Her idea sprang from missing friends’ weddings when she was a student in Australia.

“I had the idea of how cool it would be to attend any wedding because you need an invitation,” she says.

With many Indian friends and their stories of spectacular weddings, she chose India as the test market.

“People knew about the weddings from movies and Bollywood, but didn’t have access. And Indian couples are very happy to host people.”

Orsi Parkanyi founded Join My Wedding in 2016, but the concept's popularity has recently surged thanks to the viral Ambani wedding. Photo: Orsi Parkanyi
Orsi Parkanyi founded Join My Wedding in 2016, but the concept's popularity has recently surged thanks to the viral Ambani wedding. Photo: Orsi Parkanyi

Through Facebook groups, friends and influencers, her initiative took off. So far, she has arranged for 500 tourists from the US, Europe, Australia and the UAE to attend weddings.

Guests pay $150 for a day or $250 for several days, with more than 60 per cent of that going to the couple. Travel and accommodation are not included, but guests get to savour multi-course Indian meals and pose with the couple.

After a dip during the Covid-19 pandemic, the platform surged again thanks to social media buzz. Today, 6,000 weddings are listed, and Parkanyi expects that number to hit 10,000 this wedding season, which usually starts in November and goes on until February.

Cultural immersion

For travellers such as Dutch-Brazilian Bruno, 36, who is on a two-year global sabbatical, attending an Indian wedding was the ultimate cultural deep-dive.

Bruno, left, with newlyweds Vatsa and Arya at a wedding he attended in Kerala. Photo: Bruno
Bruno, left, with newlyweds Vatsa and Arya at a wedding he attended in Kerala. Photo: Bruno

Bruno, who uses only one name, had already taken sushi-making classes in Japan and singing lessons in South Africa. An Indian wedding felt like the next adventure, he says. Since no friends in India were getting married, he paid to attend a two-day celebration in Kerala last March.

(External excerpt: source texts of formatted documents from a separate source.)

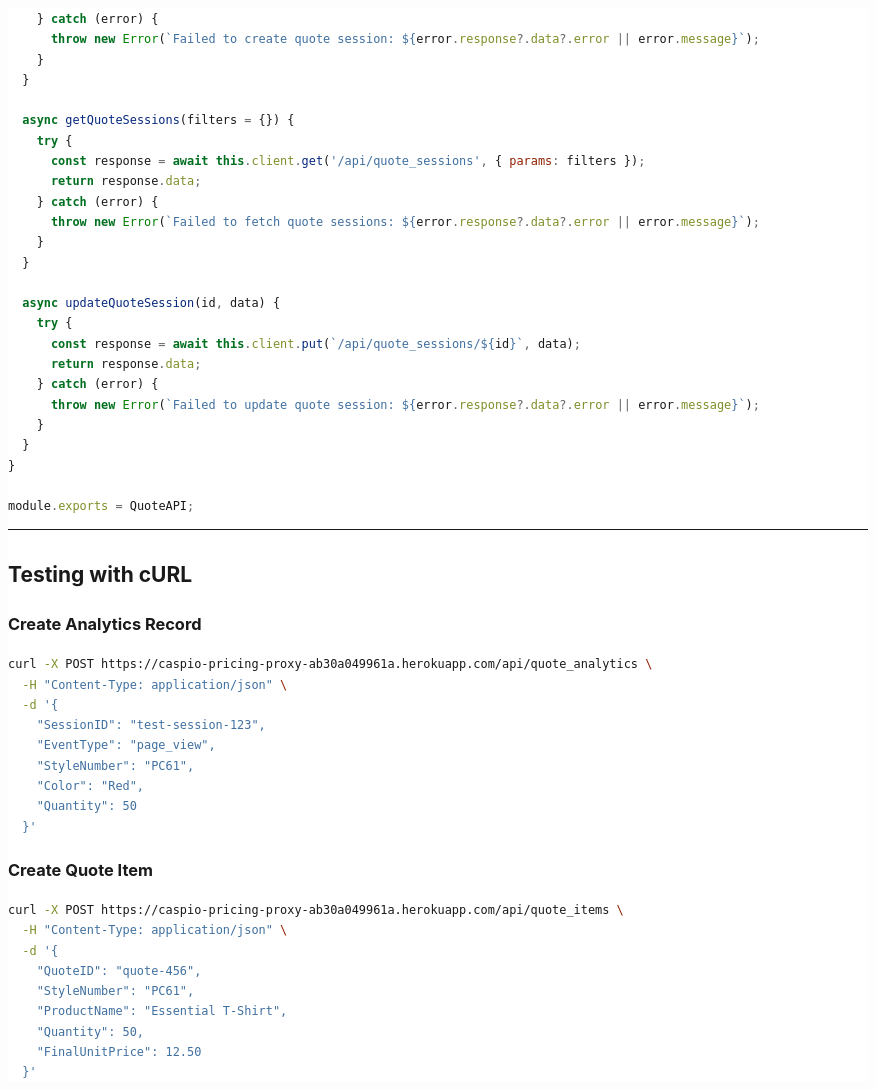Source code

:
 ```javascript
    } catch (error) {
      throw new Error(`Failed to create quote session: ${error.response?.data?.error || error.message}`);
    }
  }

  async getQuoteSessions(filters = {}) {
    try {
      const response = await this.client.get('/api/quote_sessions', { params: filters });
      return response.data;
    } catch (error) {
      throw new Error(`Failed to fetch quote sessions: ${error.response?.data?.error || error.message}`);
    }
  }

  async updateQuoteSession(id, data) {
    try {
      const response = await this.client.put(`/api/quote_sessions/${id}`, data);
      return response.data;
    } catch (error) {
      throw new Error(`Failed to update quote session: ${error.response?.data?.error || error.message}`);
    }
  }
}

module.exports = QuoteAPI;
```

---

## Testing with cURL

### Create Analytics Record
```bash
curl -X POST https://caspio-pricing-proxy-ab30a049961a.herokuapp.com/api/quote_analytics \
  -H "Content-Type: application/json" \
  -d '{
    "SessionID": "test-session-123",
    "EventType": "page_view",
    "StyleNumber": "PC61",
    "Color": "Red",
    "Quantity": 50
  }'
```

### Create Quote Item
```bash
curl -X POST https://caspio-pricing-proxy-ab30a049961a.herokuapp.com/api/quote_items \
  -H "Content-Type: application/json" \
  -d '{
    "QuoteID": "quote-456",
    "StyleNumber": "PC61",
    "ProductName": "Essential T-Shirt",
    "Quantity": 50,
    "FinalUnitPrice": 12.50
  }'
```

“At first, I wondered if I should pay, ideally I would have liked to be invited, but I thought it was a once-in-a-lifetime experience,” he said. “In Brazil, weddings are mostly Christian and small ceremonies, but in India, there are many hours of ceremonies and eating with family and friends and it is also extravagant in terms of clothes.

“I was positively shocked by the colour. I was welcomed and made friends and danced with the couple. They were very warm with me."

Cashing in

Indian couples, long accustomed to hosting more than 1,000 guests with ease, are embracing this new cross-cultural curiosity and capitalising on the popularity of weddings.

Isha Sharma and her fiance, Girendra Singh, both 29 from Jaipur, who are set to tie the knot on December 12, signed up with Join My Wedding three months ago to invite foreigners to experience their wedding that will be celebrated over five days.

Indian couple Girendra and Isha are selling tickets to their wedding in December. Photo: Isha and Girendra
Indian couple Girendra and Isha are selling tickets to their wedding in December. Photo: Isha and Girendra

“My parents are spending four million rupees on the wedding. The wedding alone is going to be attended by 1,500 people, so we thought why not extend our invitations and have people from across borders," says Isha. "Two guests from Europe have signed up so far."

Even among Indians, who are known to be social and welcoming, many can find taking money for letting people attend weddings distasteful. But Sharma says getting paid is an additional perk besides giving access to travellers to take a peek into the wedding festivities.

"I like the idea that other people can experience our culture, traditions and functions. They can enjoy the food and the functions," she says. "Indian weddings are colourful, with so many dishes, dance and laughter. I guess they will get to experience something new and interesting."